The required answer is a copy of each line in the entries below that includes "worn".
+++++
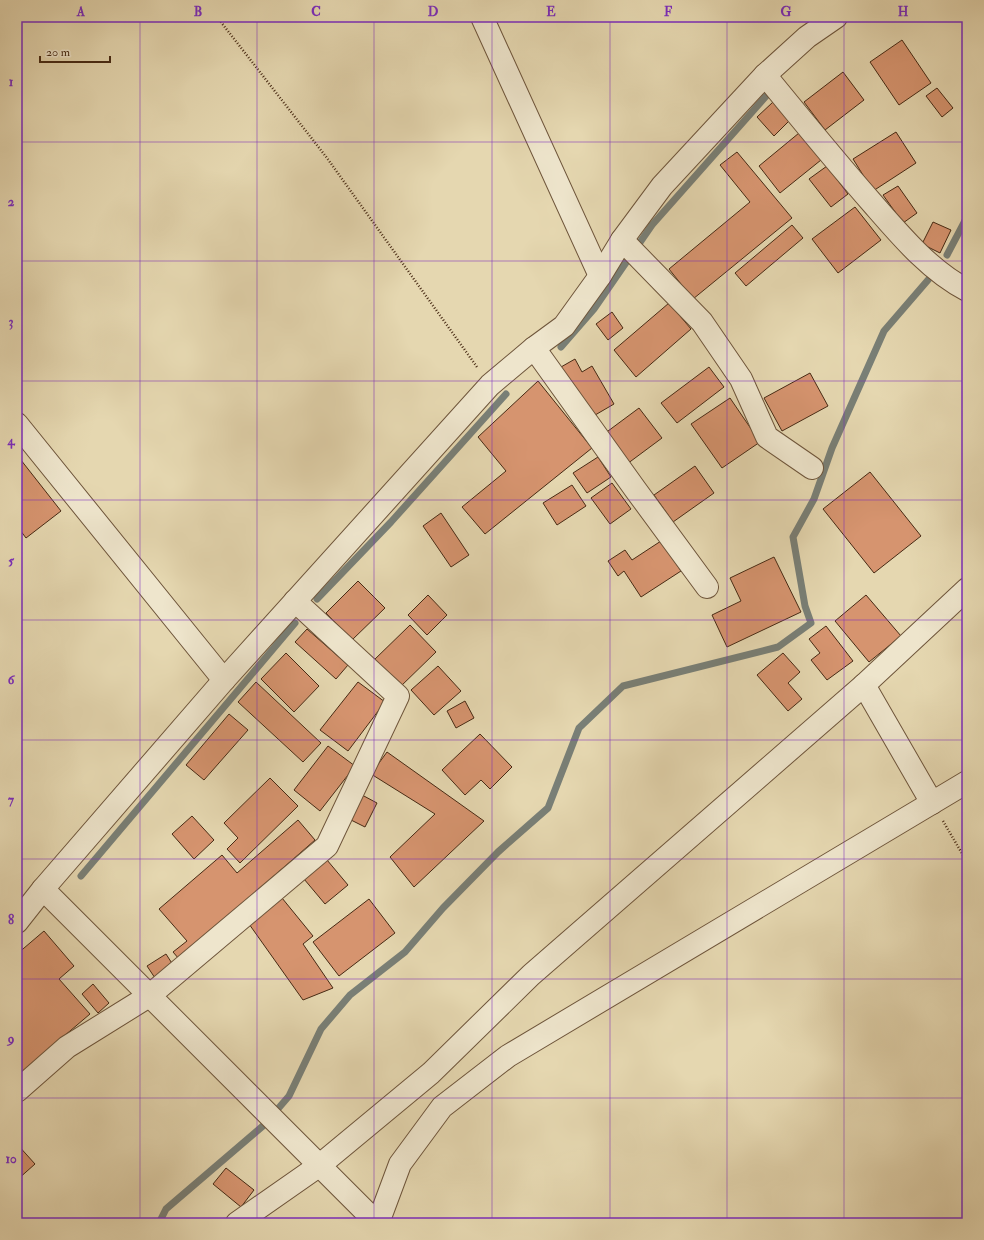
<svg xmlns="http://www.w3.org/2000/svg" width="984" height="1240" font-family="'IM FELL Double Pica',serif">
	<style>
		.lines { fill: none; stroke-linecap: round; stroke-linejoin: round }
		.stream { stroke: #797f76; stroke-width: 7 }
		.building { fill: #d6946f; stroke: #472a14 }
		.minor-casing { stroke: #6e553b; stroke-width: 24 }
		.path { stroke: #472a14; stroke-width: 2.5; stroke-dasharray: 1 2; stroke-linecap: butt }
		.minor { stroke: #eee5cc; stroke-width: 22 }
		.grid { fill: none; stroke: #7b2cbf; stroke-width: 1; stroke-opacity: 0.55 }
		.neatline { fill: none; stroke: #7b2cbf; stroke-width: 1.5 }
		.grid-label { font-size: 13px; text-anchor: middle; font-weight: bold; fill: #7b2cbf }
	</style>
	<rect width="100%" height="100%" fill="#e5d7b0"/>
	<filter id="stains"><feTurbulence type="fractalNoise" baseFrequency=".005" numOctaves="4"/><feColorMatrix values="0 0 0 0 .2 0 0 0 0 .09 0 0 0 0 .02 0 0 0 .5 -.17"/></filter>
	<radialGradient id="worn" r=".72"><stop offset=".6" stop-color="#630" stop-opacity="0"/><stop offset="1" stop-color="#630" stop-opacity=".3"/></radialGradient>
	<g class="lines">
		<g class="stream">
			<path d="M947,255L967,217"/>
			<path d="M561,347L594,309L652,225L768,94"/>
			<path d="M317,599L391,522L506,394"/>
			<path d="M81,876L295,623"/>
			<path d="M159,1223L166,1209L264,1125L289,1096L321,1029L350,995L405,952L443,908L498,852L548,808L579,728L623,686L778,647L811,623L805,606L793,537L814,499L832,448L884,331L928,280"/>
		</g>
	</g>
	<g class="building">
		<path d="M902,40L931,83L899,105L870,62Z"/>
		<path d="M843,72L864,100L825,130L804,102Z"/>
		<path d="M937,88L953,108L942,117L926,96Z"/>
		<path d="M773,102L790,120L774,136L757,117Z"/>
		<path d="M896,132L916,163L873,191L853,159Z"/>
		<path d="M799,133L821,160L780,193L759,166Z"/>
		<path d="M737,152L792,218L693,299L669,269L750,202L720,165Z"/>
		<path d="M827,166L848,194L831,207L809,179Z"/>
		<path d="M898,186L917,213L903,223L883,195Z"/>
		<path d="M855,207L881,240L838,273L812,239Z"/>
		<path d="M933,222L951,230L940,253L922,244Z"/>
		<path d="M792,225L803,238L746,286L735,273Z"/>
		<path d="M669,303L691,329L636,377L614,350Z"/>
		<path d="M612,312L623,328L608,340L596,324Z"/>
		<path d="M575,359L582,372L592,366L614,404L590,418L561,367Z"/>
		<path d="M709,367L724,387L677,423L661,403Z"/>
		<path d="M810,373L828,406L782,431L764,398Z"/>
		<path d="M538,381L592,448L485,534L462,507L506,471L478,437Z"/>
		<path d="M730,398L760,442L722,468L691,424Z"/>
		<path d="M639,408L662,438L627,464L604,434Z"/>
		<path d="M17,455L61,511L26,538L17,526Z"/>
		<path d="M598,457L611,477L587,493L573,473Z"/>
		<path d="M695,466L714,493L673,522L654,495Z"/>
		<path d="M870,472L921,536L874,573L823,509Z"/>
		<path d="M612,483L631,509L610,524L591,498Z"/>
		<path d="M572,485L586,506L557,525L543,503Z"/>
		<path d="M441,513L469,555L451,567L423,526Z"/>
		<path d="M17,541L21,547L17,550Z"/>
		<path d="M661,541L681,571L641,597L624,571L618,576L608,561L625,550L632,560Z"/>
		<path d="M774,557L801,612L727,647L712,615L741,601L730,578Z"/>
		<path d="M358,581L385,608L352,640L326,613Z"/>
		<path d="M428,595L447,615L427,635L408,615Z"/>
		<path d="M866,595L901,636L869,662L835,621Z"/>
		<path d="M410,625L436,652L399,688L373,661Z"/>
		<path d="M826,626L853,661L827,680L811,660L820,653L809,639Z"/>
		<path d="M307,629L348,665L336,679L295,642Z"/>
		<path d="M286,653L319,686L294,712L261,679Z"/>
		<path d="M783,653L800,672L788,683L802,699L788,711L757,675Z"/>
		<path d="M438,666L461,691L434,715L411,690Z"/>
		<path d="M256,682L321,743L303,762L238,702Z"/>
		<path d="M358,682L385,702L348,751L320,730Z"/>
		<path d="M465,701L474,718L456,728L447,711Z"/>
		<path d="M229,714L248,730L204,780L186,765Z"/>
		<path d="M480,734L512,767L490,789L481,780L465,795L442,770Z"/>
		<path d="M328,746L355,766L320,811L294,790Z"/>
		<path d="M387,752L484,821L414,887L390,857L435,814L371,774Z"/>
		<path d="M270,778L298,806L240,863L227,849L238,838L224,823Z"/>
		<path d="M362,795L377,803L365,827L349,819Z"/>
		<path d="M192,816L214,840L194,859L172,834Z"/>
		<path d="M298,820L315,840L179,959L173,952L187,941L159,909L222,855L237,873Z"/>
		<path d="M327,860L348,885L325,904L304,879Z"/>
		<path d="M282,898L313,936L303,944L333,988L303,1000L249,924Z"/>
		<path d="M369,899L395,933L339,976L313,942Z"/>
		<path d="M44,931L74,966L59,979L90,1014L17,1076V954Z"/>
		<path d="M166,954L175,968L157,981L147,966Z"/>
		<path d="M93,984L109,1003L98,1013L82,994Z"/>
		<path d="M17,1144L35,1164L17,1180Z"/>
		<path d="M226,1168L254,1190L241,1207L213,1184Z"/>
	</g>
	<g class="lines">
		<g class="minor-casing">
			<g id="minor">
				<path d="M482,17L600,276"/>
				<path d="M765,75C801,119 836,162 873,204C900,235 930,271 967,290"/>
				<path d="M622,240L702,322L741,379L767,437L812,468"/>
				<path d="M534,348L635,489L707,587"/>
				<path d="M17,424L224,680"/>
				<path d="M864,685L932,803"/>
				<path d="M43,889L377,1223"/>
				<path d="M17,922L43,889L224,680L490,385L534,348L564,326L600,276L622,240L662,186L765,75L807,37L836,17"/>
				<path d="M17,1091L67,1047L149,996L327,846L398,696L295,601"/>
				<path d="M237,1223L320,1165L431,1073L531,975L864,685L967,589"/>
				<path d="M378,1223L400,1164L442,1107L508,1056L967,782"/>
			</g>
		</g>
		<g class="path">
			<path d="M217,17L327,158L477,367"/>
			<path d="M943,821L967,862"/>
		</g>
		<use href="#minor" class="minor"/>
	</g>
	<path class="grid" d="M140,17V1223M257,17V1223M374,17V1223M492,17V1223M610,17V1223M727,17V1223M844,17V1223M17,142H967M17,261H967M17,381H967M17,500H967M17,620H967M17,740H967M17,859H967M17,979H967M17,1098H967"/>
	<rect width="984" height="1240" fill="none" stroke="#e5d7b0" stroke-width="44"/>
	<path d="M40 56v6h70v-6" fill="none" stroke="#472a14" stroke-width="2"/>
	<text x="46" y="56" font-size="12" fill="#472a14" stroke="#eee5cc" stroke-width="3" paint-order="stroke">20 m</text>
	<rect x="22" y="22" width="940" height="1196" class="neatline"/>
	<g class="grid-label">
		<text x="81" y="16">A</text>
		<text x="198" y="16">B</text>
		<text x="316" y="16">C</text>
		<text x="433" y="16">D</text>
		<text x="551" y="16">E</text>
		<text x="668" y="16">F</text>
		<text x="786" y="16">G</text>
		<text x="903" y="16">H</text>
		<text x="11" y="86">1</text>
		<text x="11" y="206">2</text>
		<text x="11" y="326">3</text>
		<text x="11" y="445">4</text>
		<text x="11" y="565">5</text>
		<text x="11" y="684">6</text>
		<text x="11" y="804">7</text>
		<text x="11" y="924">8</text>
		<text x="11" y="1043">9</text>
		<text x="11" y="1163">10</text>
	</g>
	<rect width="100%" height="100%" filter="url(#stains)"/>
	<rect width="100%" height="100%" fill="url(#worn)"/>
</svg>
+++++
- _Exercise response_
	<radialGradient id="worn" r=".72"><stop offset=".6" stop-color="#630" stop-opacity="0"/><stop offset="1" stop-color="#630" stop-opacity=".3"/></radialGradient>
	<rect width="100%" height="100%" fill="url(#worn)"/>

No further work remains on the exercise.